Start of Listed entries

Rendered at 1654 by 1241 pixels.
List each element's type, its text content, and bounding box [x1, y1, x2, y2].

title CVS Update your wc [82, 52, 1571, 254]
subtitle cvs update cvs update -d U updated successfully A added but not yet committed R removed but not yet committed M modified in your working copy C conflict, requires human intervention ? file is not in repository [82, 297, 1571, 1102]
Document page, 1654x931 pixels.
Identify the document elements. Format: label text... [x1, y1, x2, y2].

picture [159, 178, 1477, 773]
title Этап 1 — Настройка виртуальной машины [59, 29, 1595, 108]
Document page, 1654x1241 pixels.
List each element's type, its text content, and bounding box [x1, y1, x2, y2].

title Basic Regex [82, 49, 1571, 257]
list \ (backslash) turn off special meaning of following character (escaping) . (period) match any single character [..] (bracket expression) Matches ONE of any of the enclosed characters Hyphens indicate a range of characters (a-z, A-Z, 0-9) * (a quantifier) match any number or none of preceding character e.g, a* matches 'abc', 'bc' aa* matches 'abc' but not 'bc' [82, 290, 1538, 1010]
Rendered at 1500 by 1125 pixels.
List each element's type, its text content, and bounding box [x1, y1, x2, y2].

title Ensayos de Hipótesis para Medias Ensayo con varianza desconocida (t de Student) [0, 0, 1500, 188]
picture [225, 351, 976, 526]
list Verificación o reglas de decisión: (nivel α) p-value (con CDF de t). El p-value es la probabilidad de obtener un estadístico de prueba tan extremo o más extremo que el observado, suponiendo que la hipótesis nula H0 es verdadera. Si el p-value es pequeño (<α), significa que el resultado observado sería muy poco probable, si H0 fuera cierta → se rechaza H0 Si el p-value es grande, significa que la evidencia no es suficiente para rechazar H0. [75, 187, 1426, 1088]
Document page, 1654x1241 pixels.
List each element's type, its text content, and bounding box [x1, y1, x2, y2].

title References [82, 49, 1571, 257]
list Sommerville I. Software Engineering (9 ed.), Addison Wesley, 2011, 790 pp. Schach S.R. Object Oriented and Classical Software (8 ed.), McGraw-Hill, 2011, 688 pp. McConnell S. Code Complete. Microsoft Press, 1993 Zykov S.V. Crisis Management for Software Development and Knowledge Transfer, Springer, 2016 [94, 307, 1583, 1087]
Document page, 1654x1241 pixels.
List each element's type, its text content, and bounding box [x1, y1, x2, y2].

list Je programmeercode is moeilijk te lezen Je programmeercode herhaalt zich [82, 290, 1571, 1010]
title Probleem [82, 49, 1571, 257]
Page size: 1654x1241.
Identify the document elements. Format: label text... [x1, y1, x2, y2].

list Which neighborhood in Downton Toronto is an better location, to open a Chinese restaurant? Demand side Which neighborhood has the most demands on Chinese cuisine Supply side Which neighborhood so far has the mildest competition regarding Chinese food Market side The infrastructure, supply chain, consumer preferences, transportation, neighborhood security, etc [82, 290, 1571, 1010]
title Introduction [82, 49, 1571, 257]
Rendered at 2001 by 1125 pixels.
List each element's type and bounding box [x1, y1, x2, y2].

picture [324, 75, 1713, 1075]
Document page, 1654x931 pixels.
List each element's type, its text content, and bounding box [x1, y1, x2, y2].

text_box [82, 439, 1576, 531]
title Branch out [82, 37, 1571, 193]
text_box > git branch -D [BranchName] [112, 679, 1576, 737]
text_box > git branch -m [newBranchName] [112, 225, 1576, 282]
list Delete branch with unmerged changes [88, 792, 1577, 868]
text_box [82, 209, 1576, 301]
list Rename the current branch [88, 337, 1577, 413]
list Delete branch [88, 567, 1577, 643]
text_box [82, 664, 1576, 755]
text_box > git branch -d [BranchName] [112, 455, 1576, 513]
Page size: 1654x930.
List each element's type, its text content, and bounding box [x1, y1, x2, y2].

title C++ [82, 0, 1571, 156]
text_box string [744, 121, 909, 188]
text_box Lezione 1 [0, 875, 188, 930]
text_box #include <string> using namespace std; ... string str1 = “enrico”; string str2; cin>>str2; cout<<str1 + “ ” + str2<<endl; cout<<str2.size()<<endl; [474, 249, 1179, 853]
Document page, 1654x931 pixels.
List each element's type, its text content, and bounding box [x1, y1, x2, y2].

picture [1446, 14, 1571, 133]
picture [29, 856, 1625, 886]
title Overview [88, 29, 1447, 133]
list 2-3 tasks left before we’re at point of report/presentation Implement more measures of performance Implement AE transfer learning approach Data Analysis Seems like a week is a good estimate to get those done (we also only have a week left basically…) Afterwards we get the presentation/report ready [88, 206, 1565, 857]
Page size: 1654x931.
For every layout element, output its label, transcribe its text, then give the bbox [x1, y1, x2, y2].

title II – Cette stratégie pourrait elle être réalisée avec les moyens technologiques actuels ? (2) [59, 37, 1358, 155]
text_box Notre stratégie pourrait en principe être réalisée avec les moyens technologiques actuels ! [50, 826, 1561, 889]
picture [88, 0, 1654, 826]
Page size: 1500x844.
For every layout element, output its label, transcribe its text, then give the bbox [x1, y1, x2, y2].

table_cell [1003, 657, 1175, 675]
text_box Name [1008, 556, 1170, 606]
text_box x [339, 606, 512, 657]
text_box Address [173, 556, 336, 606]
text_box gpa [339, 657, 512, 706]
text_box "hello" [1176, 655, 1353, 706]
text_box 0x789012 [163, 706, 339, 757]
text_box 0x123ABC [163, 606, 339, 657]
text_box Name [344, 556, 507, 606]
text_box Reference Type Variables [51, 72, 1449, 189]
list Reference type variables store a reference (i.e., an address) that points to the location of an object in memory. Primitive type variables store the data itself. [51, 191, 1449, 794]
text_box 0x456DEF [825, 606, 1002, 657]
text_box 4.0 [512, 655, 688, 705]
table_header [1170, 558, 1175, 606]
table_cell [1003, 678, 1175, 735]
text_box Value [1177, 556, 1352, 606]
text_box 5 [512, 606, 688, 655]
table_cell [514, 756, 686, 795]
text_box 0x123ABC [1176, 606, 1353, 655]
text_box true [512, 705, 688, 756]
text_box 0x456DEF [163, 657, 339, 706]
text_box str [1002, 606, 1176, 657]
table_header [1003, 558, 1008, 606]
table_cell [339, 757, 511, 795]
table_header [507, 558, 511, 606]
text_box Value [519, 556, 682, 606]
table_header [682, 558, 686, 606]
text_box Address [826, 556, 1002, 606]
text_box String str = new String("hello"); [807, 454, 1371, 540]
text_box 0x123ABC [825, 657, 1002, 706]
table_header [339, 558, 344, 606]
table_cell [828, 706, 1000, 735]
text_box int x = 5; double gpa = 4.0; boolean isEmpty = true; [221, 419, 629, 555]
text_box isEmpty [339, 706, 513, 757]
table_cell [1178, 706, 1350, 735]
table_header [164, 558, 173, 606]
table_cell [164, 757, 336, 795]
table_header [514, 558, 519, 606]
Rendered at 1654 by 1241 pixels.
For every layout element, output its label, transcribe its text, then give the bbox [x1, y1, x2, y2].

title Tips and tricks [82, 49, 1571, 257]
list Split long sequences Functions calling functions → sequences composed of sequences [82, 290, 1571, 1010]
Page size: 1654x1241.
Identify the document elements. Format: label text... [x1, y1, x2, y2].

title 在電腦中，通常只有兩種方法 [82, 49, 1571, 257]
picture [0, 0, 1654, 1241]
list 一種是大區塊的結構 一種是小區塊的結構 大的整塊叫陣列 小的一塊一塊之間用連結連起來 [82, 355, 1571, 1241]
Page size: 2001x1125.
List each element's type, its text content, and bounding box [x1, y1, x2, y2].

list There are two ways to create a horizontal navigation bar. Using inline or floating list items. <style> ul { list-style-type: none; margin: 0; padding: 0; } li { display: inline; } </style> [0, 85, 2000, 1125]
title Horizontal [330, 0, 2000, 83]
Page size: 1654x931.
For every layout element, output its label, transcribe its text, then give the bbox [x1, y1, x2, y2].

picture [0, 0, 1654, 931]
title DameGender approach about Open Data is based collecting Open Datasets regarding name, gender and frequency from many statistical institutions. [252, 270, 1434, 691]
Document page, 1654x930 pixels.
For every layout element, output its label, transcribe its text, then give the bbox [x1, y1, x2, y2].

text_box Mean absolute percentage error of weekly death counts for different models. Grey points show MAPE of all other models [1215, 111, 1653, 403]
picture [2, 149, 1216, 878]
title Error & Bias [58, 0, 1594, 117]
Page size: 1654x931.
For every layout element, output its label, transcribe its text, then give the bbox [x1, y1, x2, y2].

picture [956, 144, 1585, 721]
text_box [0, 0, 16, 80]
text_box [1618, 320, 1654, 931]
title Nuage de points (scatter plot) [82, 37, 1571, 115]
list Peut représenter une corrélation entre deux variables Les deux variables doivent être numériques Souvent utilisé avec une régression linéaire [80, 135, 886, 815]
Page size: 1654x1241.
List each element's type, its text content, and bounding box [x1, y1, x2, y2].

End of Listed entries

*Problem description*
Copy the listing above word for word, starting with its first line and ending with the line that contains "list \ (backslash)".

*Solution for this task*
Rendered at 1654 by 1241 pixels.
List each element's type, its text content, and bounding box [x1, y1, x2, y2].

title CVS Update your wc [82, 52, 1571, 254]
subtitle cvs update cvs update -d U updated successfully A added but not yet committed R removed but not yet committed M modified in your working copy C conflict, requires human intervention ? file is not in repository [82, 297, 1571, 1102]
Document page, 1654x931 pixels.
Identify the document elements. Format: label text... [x1, y1, x2, y2].

picture [159, 178, 1477, 773]
title Этап 1 — Настройка виртуальной машины [59, 29, 1595, 108]
Document page, 1654x1241 pixels.
List each element's type, its text content, and bounding box [x1, y1, x2, y2].

title Basic Regex [82, 49, 1571, 257]
list \ (backslash) turn off special meaning of following character (escaping) . (period) match any single character [..] (bracket expression) Matches ONE of any of the enclosed characters Hyphens indicate a range of characters (a-z, A-Z, 0-9) * (a quantifier) match any number or none of preceding character e.g, a* matches 'abc', 'bc' aa* matches 'abc' but not 'bc' [82, 290, 1538, 1010]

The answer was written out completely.